- _TASK DATA_
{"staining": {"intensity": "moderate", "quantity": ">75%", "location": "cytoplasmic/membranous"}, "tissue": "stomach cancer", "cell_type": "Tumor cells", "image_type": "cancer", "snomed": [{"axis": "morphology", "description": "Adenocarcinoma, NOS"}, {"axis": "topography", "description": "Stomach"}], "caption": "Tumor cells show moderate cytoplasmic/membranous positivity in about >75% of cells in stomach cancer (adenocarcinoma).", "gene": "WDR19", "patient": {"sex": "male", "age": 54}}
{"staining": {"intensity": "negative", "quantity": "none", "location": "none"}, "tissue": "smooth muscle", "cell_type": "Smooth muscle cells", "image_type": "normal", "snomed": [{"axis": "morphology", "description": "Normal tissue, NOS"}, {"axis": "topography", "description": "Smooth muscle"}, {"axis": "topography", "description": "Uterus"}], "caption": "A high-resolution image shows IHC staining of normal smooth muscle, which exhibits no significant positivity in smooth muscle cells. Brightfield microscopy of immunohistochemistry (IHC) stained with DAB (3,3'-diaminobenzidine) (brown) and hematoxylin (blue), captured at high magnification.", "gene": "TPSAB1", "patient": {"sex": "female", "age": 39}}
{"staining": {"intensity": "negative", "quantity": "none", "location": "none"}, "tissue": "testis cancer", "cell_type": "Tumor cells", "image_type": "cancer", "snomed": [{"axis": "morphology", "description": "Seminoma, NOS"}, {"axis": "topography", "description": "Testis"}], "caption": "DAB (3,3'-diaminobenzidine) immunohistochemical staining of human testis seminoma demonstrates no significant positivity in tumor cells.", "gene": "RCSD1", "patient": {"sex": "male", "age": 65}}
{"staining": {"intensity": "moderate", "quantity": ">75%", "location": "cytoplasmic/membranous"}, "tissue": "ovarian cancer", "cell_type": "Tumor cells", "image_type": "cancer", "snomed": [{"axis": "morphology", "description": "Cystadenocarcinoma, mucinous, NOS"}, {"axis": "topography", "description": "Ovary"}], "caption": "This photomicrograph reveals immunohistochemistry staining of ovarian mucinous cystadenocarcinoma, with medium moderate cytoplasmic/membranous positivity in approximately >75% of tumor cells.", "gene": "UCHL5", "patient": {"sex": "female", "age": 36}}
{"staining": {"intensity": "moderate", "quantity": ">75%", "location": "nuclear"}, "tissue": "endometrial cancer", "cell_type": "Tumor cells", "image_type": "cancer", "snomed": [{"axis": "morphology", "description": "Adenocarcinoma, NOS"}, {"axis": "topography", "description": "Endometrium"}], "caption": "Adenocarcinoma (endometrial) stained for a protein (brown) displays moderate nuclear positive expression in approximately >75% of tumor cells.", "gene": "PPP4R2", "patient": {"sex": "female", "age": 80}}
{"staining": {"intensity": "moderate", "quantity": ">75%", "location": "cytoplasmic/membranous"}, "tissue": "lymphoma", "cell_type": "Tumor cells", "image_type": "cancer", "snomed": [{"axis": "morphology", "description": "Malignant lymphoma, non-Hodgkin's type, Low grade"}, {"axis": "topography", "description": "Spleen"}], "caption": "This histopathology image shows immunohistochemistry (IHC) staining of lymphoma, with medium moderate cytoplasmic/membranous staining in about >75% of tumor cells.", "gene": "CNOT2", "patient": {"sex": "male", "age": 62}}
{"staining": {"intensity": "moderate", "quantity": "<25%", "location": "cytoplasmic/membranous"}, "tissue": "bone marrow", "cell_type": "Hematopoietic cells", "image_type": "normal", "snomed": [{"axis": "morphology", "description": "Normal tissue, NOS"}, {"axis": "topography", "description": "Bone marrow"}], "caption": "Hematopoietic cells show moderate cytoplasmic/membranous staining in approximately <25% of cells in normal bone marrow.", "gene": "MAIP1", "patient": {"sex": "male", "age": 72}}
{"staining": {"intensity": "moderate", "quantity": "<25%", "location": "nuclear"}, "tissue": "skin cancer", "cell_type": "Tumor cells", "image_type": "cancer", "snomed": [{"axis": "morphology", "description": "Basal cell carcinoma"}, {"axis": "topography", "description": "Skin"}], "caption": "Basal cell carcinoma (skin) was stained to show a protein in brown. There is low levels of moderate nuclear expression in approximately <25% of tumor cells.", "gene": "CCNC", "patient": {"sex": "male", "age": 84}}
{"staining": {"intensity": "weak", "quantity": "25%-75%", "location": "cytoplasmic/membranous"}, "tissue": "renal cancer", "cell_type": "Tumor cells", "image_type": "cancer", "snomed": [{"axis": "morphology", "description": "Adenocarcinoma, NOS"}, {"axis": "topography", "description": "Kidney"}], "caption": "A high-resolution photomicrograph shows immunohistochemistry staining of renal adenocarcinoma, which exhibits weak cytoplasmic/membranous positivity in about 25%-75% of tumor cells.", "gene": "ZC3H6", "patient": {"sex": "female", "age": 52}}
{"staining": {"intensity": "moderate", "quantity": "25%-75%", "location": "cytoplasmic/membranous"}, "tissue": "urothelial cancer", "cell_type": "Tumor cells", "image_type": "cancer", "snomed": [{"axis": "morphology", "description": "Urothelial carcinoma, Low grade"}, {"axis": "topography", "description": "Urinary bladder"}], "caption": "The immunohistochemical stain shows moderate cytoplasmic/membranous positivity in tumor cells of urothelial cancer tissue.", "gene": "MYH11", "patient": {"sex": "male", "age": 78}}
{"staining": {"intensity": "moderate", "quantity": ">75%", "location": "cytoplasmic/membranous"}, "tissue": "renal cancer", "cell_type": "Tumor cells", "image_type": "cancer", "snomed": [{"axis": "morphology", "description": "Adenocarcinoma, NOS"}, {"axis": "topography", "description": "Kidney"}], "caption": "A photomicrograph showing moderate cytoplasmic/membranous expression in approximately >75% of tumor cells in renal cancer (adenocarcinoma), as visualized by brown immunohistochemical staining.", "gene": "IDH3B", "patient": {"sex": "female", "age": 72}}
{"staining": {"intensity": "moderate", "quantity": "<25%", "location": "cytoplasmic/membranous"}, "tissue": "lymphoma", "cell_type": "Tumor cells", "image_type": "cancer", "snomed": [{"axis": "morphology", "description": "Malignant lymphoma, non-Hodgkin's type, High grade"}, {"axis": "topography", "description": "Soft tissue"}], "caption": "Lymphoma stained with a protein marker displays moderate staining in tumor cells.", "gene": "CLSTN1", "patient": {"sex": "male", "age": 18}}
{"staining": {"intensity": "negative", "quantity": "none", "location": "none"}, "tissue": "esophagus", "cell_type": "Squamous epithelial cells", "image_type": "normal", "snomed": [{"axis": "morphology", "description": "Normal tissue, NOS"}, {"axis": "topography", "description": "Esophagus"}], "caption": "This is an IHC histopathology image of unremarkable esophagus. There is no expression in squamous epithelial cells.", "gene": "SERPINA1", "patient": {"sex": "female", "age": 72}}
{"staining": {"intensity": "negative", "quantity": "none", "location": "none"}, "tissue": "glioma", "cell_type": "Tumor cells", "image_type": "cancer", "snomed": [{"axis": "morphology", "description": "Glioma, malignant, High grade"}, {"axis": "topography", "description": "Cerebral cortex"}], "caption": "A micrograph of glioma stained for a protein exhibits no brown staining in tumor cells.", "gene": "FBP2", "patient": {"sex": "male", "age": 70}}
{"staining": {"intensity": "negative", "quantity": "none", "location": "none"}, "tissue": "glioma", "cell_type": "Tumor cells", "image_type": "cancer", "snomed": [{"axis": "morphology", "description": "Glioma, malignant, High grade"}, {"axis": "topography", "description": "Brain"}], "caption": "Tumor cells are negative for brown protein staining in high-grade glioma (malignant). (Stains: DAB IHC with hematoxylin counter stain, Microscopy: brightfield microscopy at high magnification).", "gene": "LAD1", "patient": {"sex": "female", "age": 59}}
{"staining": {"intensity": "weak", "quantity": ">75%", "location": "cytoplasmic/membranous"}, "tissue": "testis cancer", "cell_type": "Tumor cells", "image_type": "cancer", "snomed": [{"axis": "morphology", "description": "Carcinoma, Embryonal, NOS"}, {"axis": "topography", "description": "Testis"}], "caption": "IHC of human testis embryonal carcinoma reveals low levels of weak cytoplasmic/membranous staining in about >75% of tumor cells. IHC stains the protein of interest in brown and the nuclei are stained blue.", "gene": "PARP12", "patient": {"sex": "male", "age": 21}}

- _TASK OBJECTIVE_
Among the records above, a stretch begins at the line containing "non-Hodgkin's type, Low" and ends at the line containing "staining in approximately". Restate that stretch word for word, and nothing else.

- _COMPLETED EXERCISE_
{"staining": {"intensity": "moderate", "quantity": ">75%", "location": "cytoplasmic/membranous"}, "tissue": "lymphoma", "cell_type": "Tumor cells", "image_type": "cancer", "snomed": [{"axis": "morphology", "description": "Malignant lymphoma, non-Hodgkin's type, Low grade"}, {"axis": "topography", "description": "Spleen"}], "caption": "This histopathology image shows immunohistochemistry (IHC) staining of lymphoma, with medium moderate cytoplasmic/membranous staining in about >75% of tumor cells.", "gene": "CNOT2", "patient": {"sex": "male", "age": 62}}
{"staining": {"intensity": "moderate", "quantity": "<25%", "location": "cytoplasmic/membranous"}, "tissue": "bone marrow", "cell_type": "Hematopoietic cells", "image_type": "normal", "snomed": [{"axis": "morphology", "description": "Normal tissue, NOS"}, {"axis": "topography", "description": "Bone marrow"}], "caption": "Hematopoietic cells show moderate cytoplasmic/membranous staining in approximately <25% of cells in normal bone marrow.", "gene": "MAIP1", "patient": {"sex": "male", "age": 72}}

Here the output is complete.